Disgraced For-Profit Colleges Tricked Students, But Government Delays Relief

Corinthian Colleges students who were duped into federal student loans face more hurdles before their debts can be canceled.
Teachers line up to enter for a meeting and opportunity to collect their personal items at Everest College in City of Industry, one of the Corinthian Colleges that closed on Monday. April 27, 2015. (Al Seib / Los Angeles Times via Getty Images)
Teachers line up to enter for a meeting and opportunity to collect their personal items at Everest College in City of Industry, one of the Corinthian Colleges that closed on Monday. April 27, 2015. (Al Seib / Los Angeles Times via Getty Images)
Al Seib via Getty Images

Corinthian Colleges Inc., the defunct for-profit chain of schools, may have duped 85,000 students into enrolling by advertising false job placement rates, the U.S. Department of Education said Tuesday.

The declaration, the result of the department's review of internal company records and evidence obtained by California Attorney General Kamala Harris, may make it easier for some student debtors who attended Corinthian's Everest and Wyotech schools in California, or took classes from Everest's Florida-based online program, to petition the Education Department to cancel their debts. Federal law contains a provision aimed at shielding borrowers from making payments on federal student loans granted on fraudulent conditions.

The Education Department said it found startling discrepancies between what Corinthian reported about former students' employment and the truth. For example, at the Everest location in West Los Angeles, the school told prospective students of its associate-level paralegal program that 60 percent of former students got jobs in their fields. The actual rate was 0. Harris sued Corinthian in 2013.

But Education Secretary Arne Duncan isn't automatically discharging defrauded students' debts, despite pleas from some prominent state and federal officials, including Harris. Instead, the Education Department is requiring defrauded students to complete application forms.

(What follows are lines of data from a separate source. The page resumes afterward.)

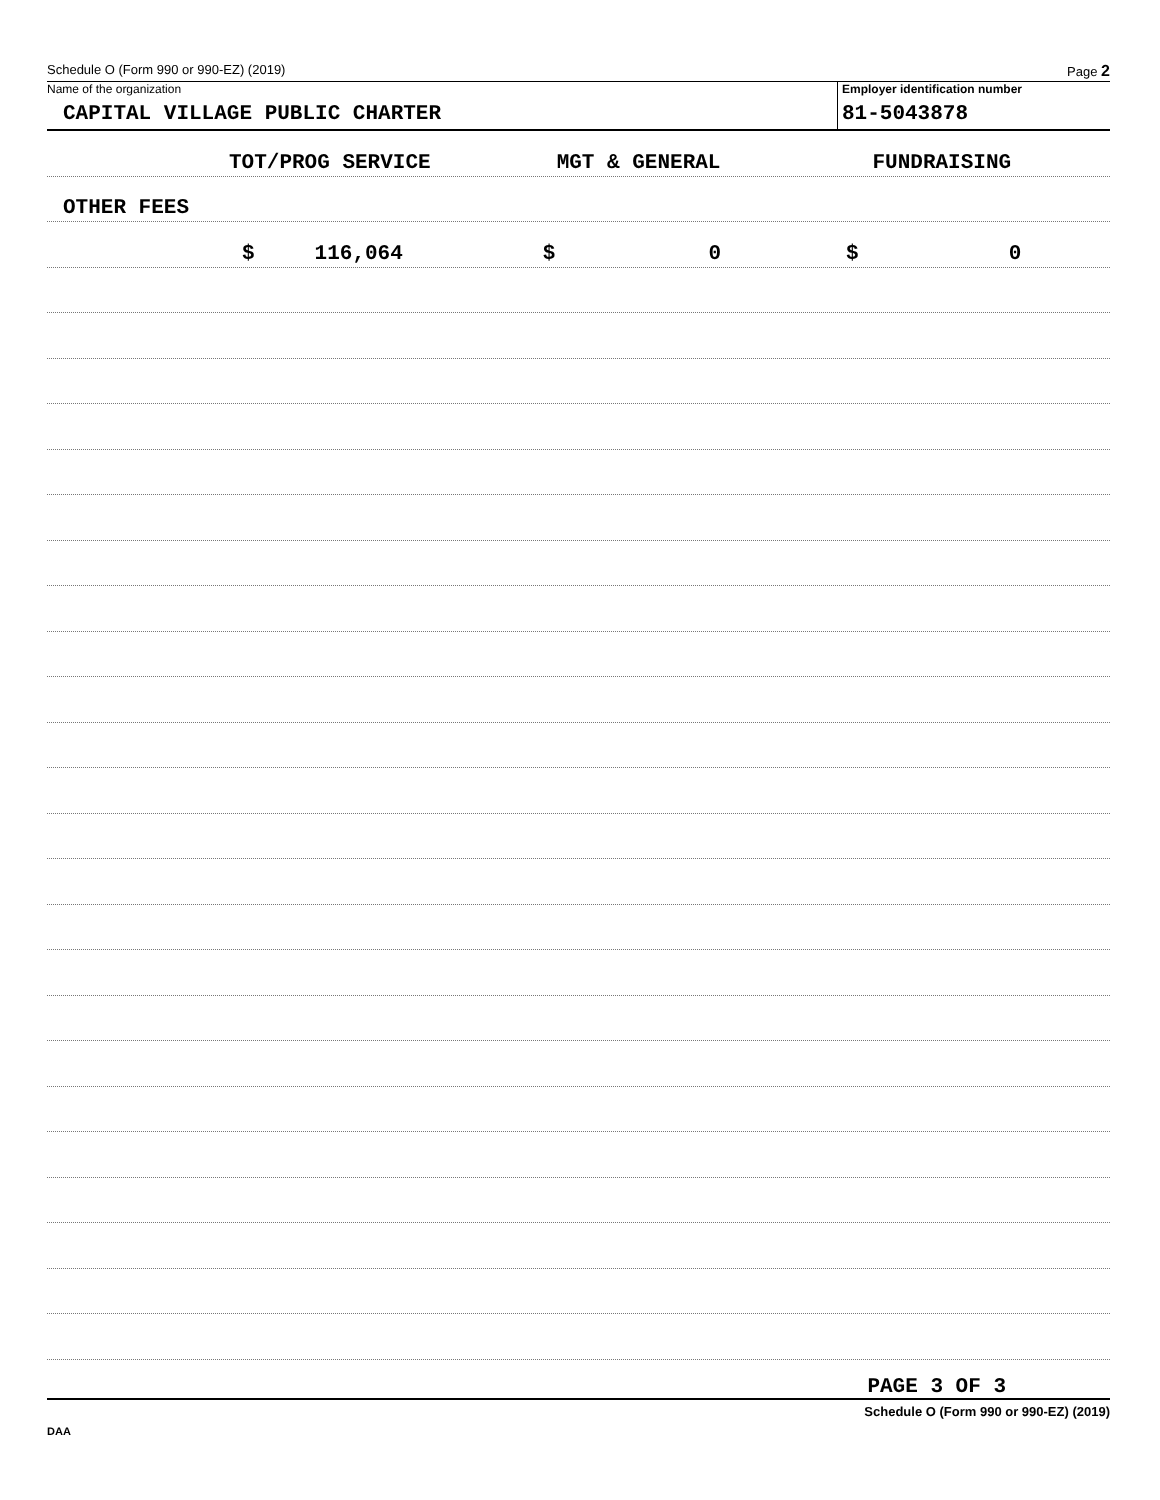Schedule O (Form 990 or 990-EZ) (2019) Page 2
Name of the organization
CAPITAL VILLAGE PUBLIC CHARTER
Employer identification number
81-5043878
TOT/PROG SERVICE MGT & GENERAL FUNDRAISING
OTHER FEES
$ 116,064 $ 0 $ 0
PAGE 3 OF 3
Schedule O (Form 990 or 990-EZ) (2019)
DAA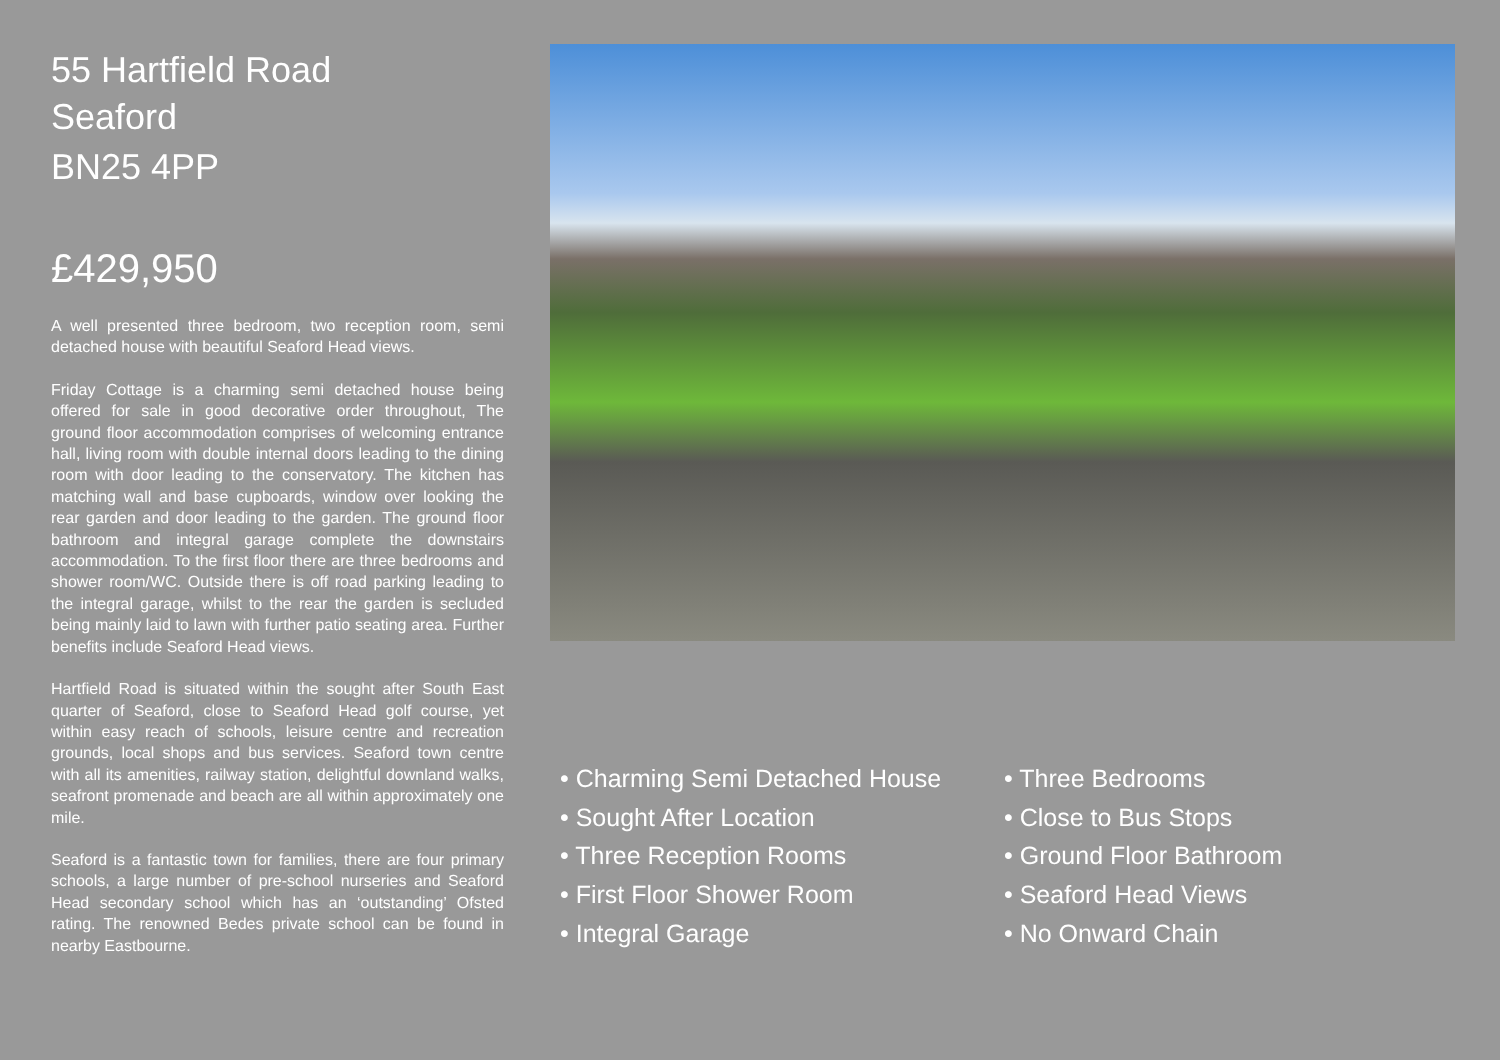55 Hartfield Road
Seaford
BN25 4PP
£429,950
A well presented three bedroom, two reception room, semi detached house with beautiful Seaford Head views.
Friday Cottage is a charming semi detached house being offered for sale in good decorative order throughout, The ground floor accommodation comprises of welcoming entrance hall, living room with double internal doors leading to the dining room with door leading to the conservatory. The kitchen has matching wall and base cupboards, window over looking the rear garden and door leading to the garden. The ground floor bathroom and integral garage complete the downstairs accommodation. To the first floor there are three bedrooms and shower room/WC. Outside there is off road parking leading to the integral garage, whilst to the rear the garden is secluded being mainly laid to lawn with further patio seating area. Further benefits include Seaford Head views.
Hartfield Road is situated within the sought after South East quarter of Seaford, close to Seaford Head golf course, yet within easy reach of schools, leisure centre and recreation grounds, local shops and bus services. Seaford town centre with all its amenities, railway station, delightful downland walks, seafront promenade and beach are all within approximately one mile.
Seaford is a fantastic town for families, there are four primary schools, a large number of pre-school nurseries and Seaford Head secondary school which has an ‘outstanding’ Ofsted rating. The renowned Bedes private school can be found in nearby Eastbourne.
• Charming Semi Detached House
• Three Bedrooms
• Sought After Location
• Close to Bus Stops
• Three Reception Rooms
• Ground Floor Bathroom
• First Floor Shower Room
• Seaford Head Views
• Integral Garage
• No Onward Chain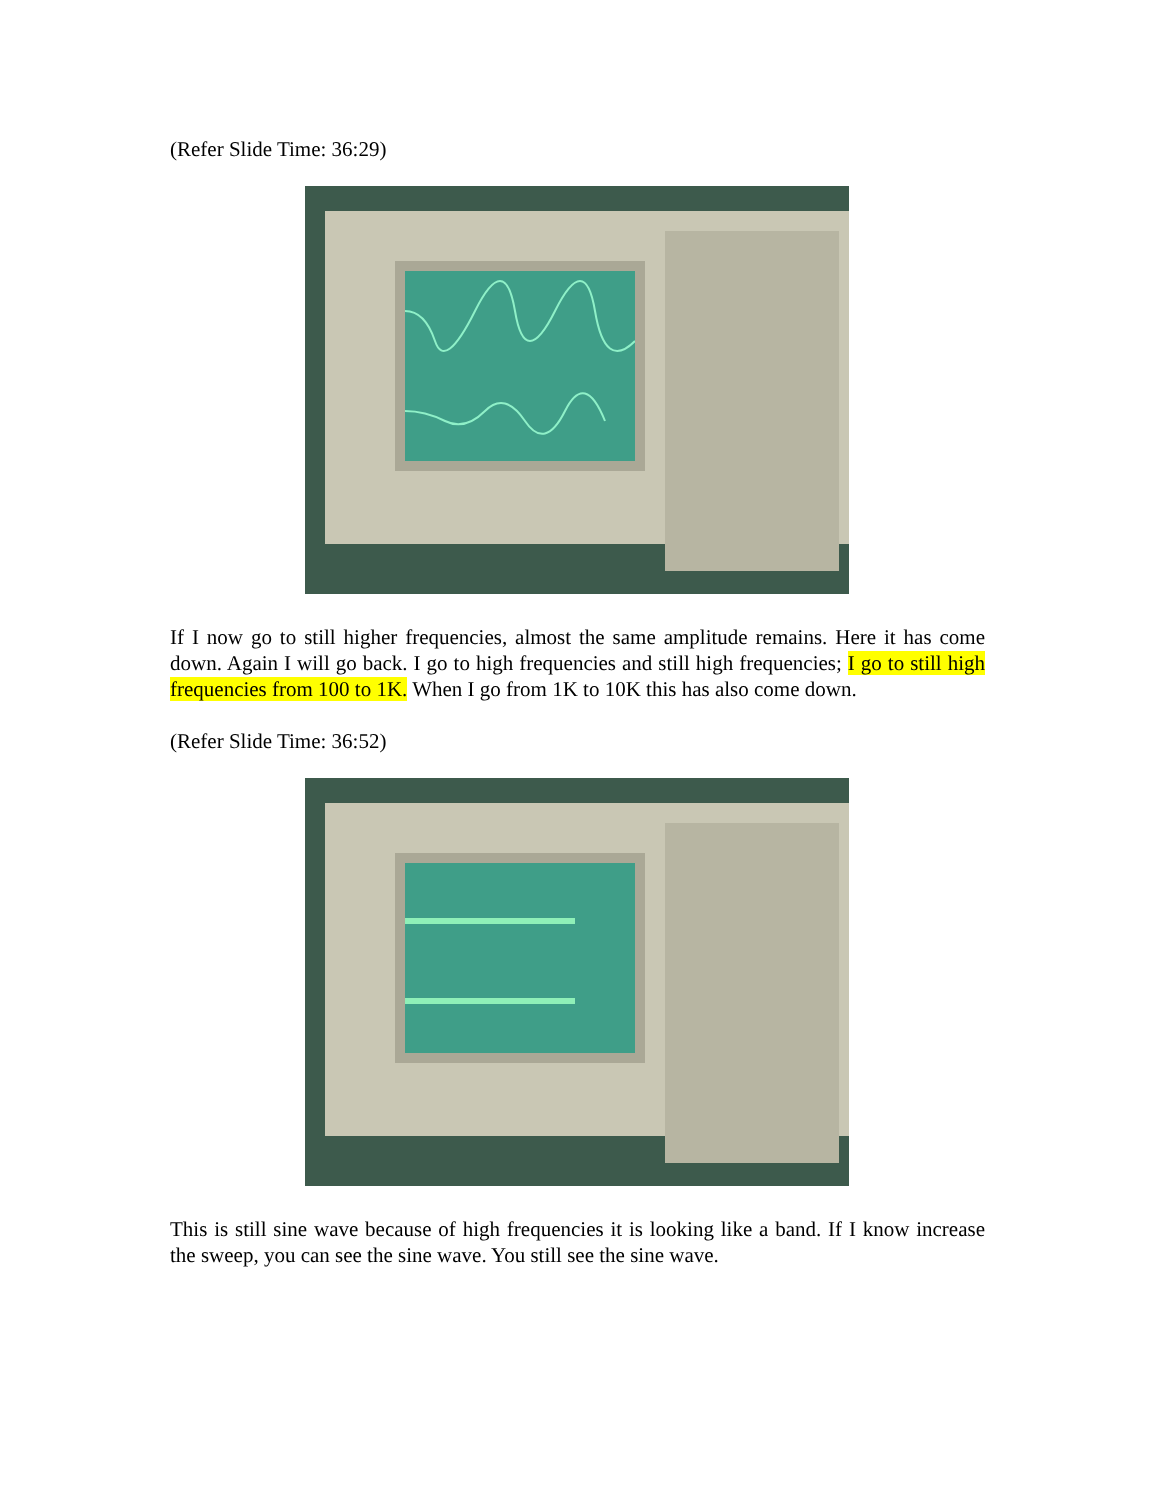(Refer Slide Time: 36:29)
If I now go to still higher frequencies, almost the same amplitude remains. Here it has come down. Again I will go back. I go to high frequencies and still high frequencies; I go to still high frequencies from 100 to 1K. When I go from 1K to 10K this has also come down.
(Refer Slide Time: 36:52)
This is still sine wave because of high frequencies it is looking like a band. If I know increase the sweep, you can see the sine wave. You still see the sine wave.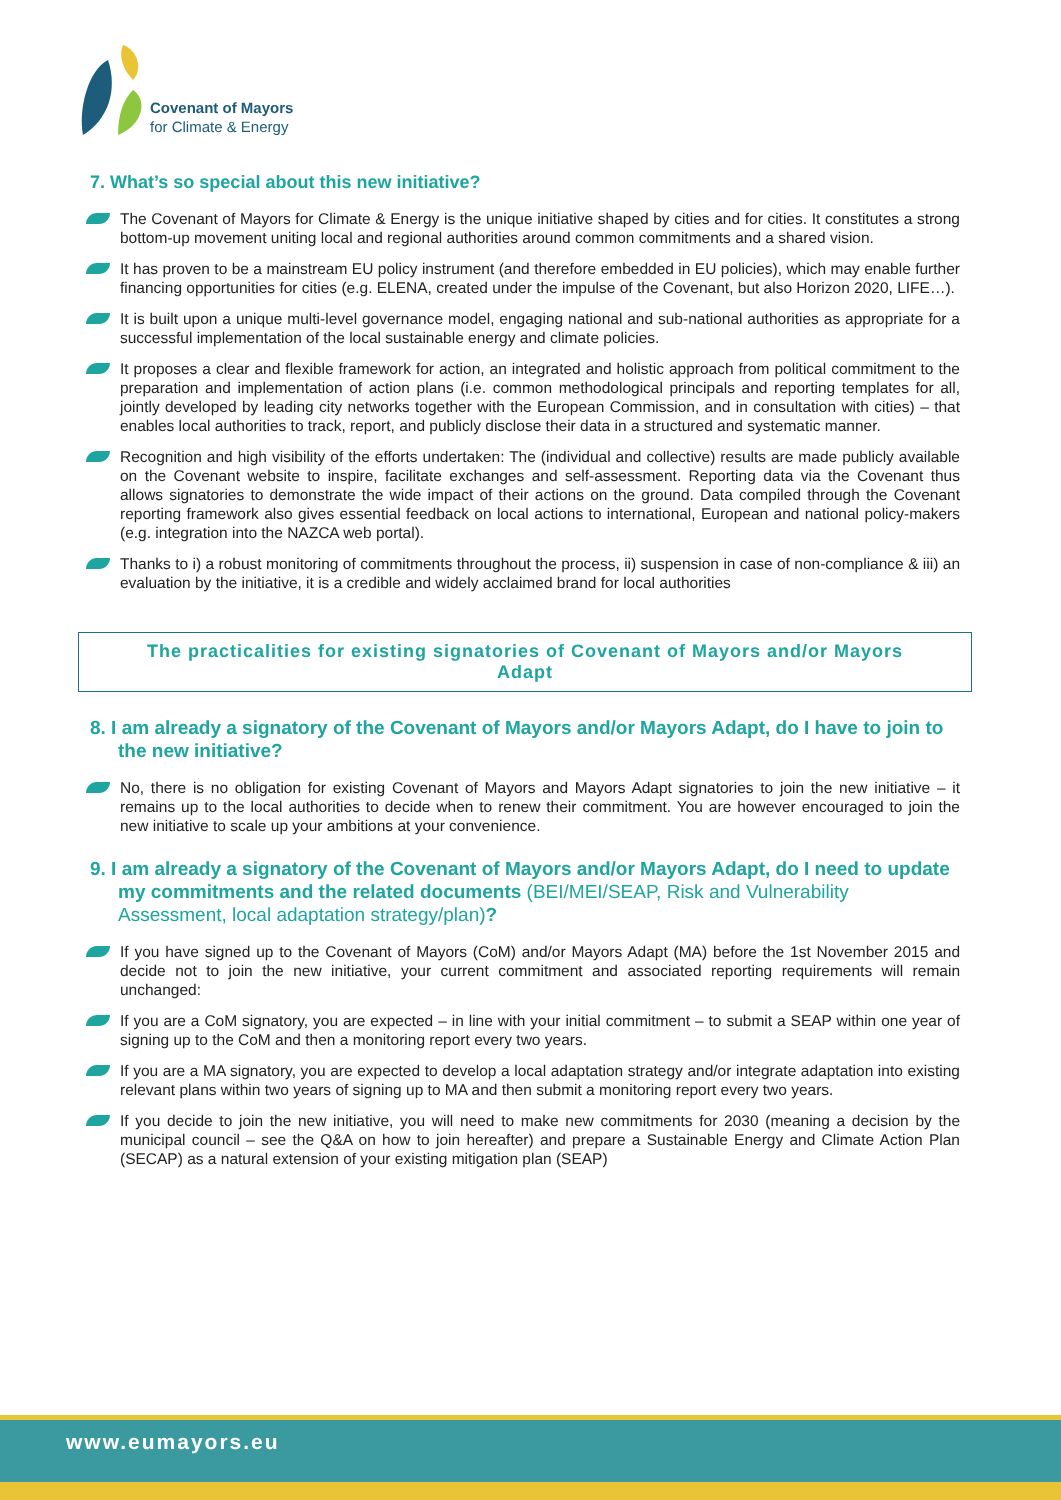Covenant of Mayors
for Climate & Energy
7. What’s so special about this new initiative?
The Covenant of Mayors for Climate & Energy is the unique initiative shaped by cities and for cities. It constitutes a strong bottom-up movement uniting local and regional authorities around common commitments and a shared vision.
It has proven to be a mainstream EU policy instrument (and therefore embedded in EU policies), which may enable further financing opportunities for cities (e.g. ELENA, created under the impulse of the Covenant, but also Horizon 2020, LIFE…).
It is built upon a unique multi-level governance model, engaging national and sub-national authorities as appropriate for a successful implementation of the local sustainable energy and climate policies.
It proposes a clear and flexible framework for action, an integrated and holistic approach from political commitment to the preparation and implementation of action plans (i.e. common methodological principals and reporting templates for all, jointly developed by leading city networks together with the European Commission, and in consultation with cities) – that enables local authorities to track, report, and publicly disclose their data in a structured and systematic manner.
Recognition and high visibility of the efforts undertaken: The (individual and collective) results are made publicly available on the Covenant website to inspire, facilitate exchanges and self-assessment. Reporting data via the Covenant thus allows signatories to demonstrate the wide impact of their actions on the ground. Data compiled through the Covenant reporting framework also gives essential feedback on local actions to international, European and national policy-makers (e.g. integration into the NAZCA web portal).
Thanks to i) a robust monitoring of commitments throughout the process, ii) suspension in case of non-compliance & iii) an evaluation by the initiative, it is a credible and widely acclaimed brand for local authorities
The practicalities for existing signatories of Covenant of Mayors and/or Mayors Adapt
8. I am already a signatory of the Covenant of Mayors and/or Mayors Adapt, do I have to join to the new initiative?
No, there is no obligation for existing Covenant of Mayors and Mayors Adapt signatories to join the new initiative – it remains up to the local authorities to decide when to renew their commitment. You are however encouraged to join the new initiative to scale up your ambitions at your convenience.
9. I am already a signatory of the Covenant of Mayors and/or Mayors Adapt, do I need to update my commitments and the related documents (BEI/MEI/SEAP, Risk and Vulnerability Assessment, local adaptation strategy/plan)?
If you have signed up to the Covenant of Mayors (CoM) and/or Mayors Adapt (MA) before the 1st November 2015 and decide not to join the new initiative, your current commitment and associated reporting requirements will remain unchanged:
If you are a CoM signatory, you are expected – in line with your initial commitment – to submit a SEAP within one year of signing up to the CoM and then a monitoring report every two years.
If you are a MA signatory, you are expected to develop a local adaptation strategy and/or integrate adaptation into existing relevant plans within two years of signing up to MA and then submit a monitoring report every two years.
If you decide to join the new initiative, you will need to make new commitments for 2030 (meaning a decision by the municipal council – see the Q&A on how to join hereafter) and prepare a Sustainable Energy and Climate Action Plan (SECAP) as a natural extension of your existing mitigation plan (SEAP)
www.eumayors.eu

Department officials promised an expedited process for these 85,000 borrowers, but it made a similar promise earlier this year to the roughly 40,000 former Corinthian students who attended the company's Heald schools. Those students allegedly were systematically misled about Heald's job placement rates. The Education Department has made "significant progress" in reviewing borrowers' debt relief claims, Undersecretary Ted Mitchell said.

Lawyers for some low-income borrowers have said the process penalizes those who either don't know they're eligible for debt relief or lack access to computers or lawyers. In situations where the Education Department has ample evidence of fraud, such as in the Corinthian case, Duncan should simply use his authority to dismiss borrowers' obligation to repay, advocates say.

"Our goal is to ensure that every eligible student receives every penny of the debt relief they are entitled to as efficiently and easily as possible," said John B. King Jr., who will take over as education secretary when Duncan steps down next month.

The Education Department's refusal to automatically cancel debts allows it to save a portion of the $690 million that it would have to write off. It also makes defrauded borrowers more reliant on the Education Department's loan contractors, which counsel borrowers on repayment options and collect their monthly payments.

Loan servicers such as Navient Corp., the student loan giant formerly known as Sallie Mae, are borrowers' primary point of contact when they have issues with their federal student loans.

The Education Department is doing a terrible job overseeing them and making sure they're not misleading borrowers, according to prepared remarks an official at the U.S. Government Accountability Office plans to deliver to Congress on Wednesday.

Federal Student Aid, the Education Department unit responsible for the $1.2 trillion federal student loan program, doesn't adequately monitor how its loan servicers interact with borrowers, according to prepared remarks by Melissa Emrey-Arras of GAO.

Reviews of random call recordings are often incomplete or contain inaccurate information, according to Emrey-Arras. Reports on the reviews don't routinely detail the severity of servicers' errors or make clear whether servicers gave borrowers false information about loan repayment plans. The reports also "do not reflect the actual prevalence of particular problems in the calls the agency monitors." FSA doesn't even verify that its servicers actually hand over a random sample of calls for it to review, according to Emrey-Arras.

"FSA is missing opportunities to target its oversight and improve services to borrowers," Emrey-Arras said in the remarks.

Kathleen Tighe, the Education Department's inspector general, plans to tell Congress that after years of her investigators repeatedly discovering failures in how FSA oversees schools and contractors that participate in the federal student aid program, it may be time for Congress to beef up its own requirements of FSA.

Corinthian Colleges had been under the Education Department's close watch since August 2012, the department said Tuesday. Yet the government missed Corinthian's alleged deceptions for years.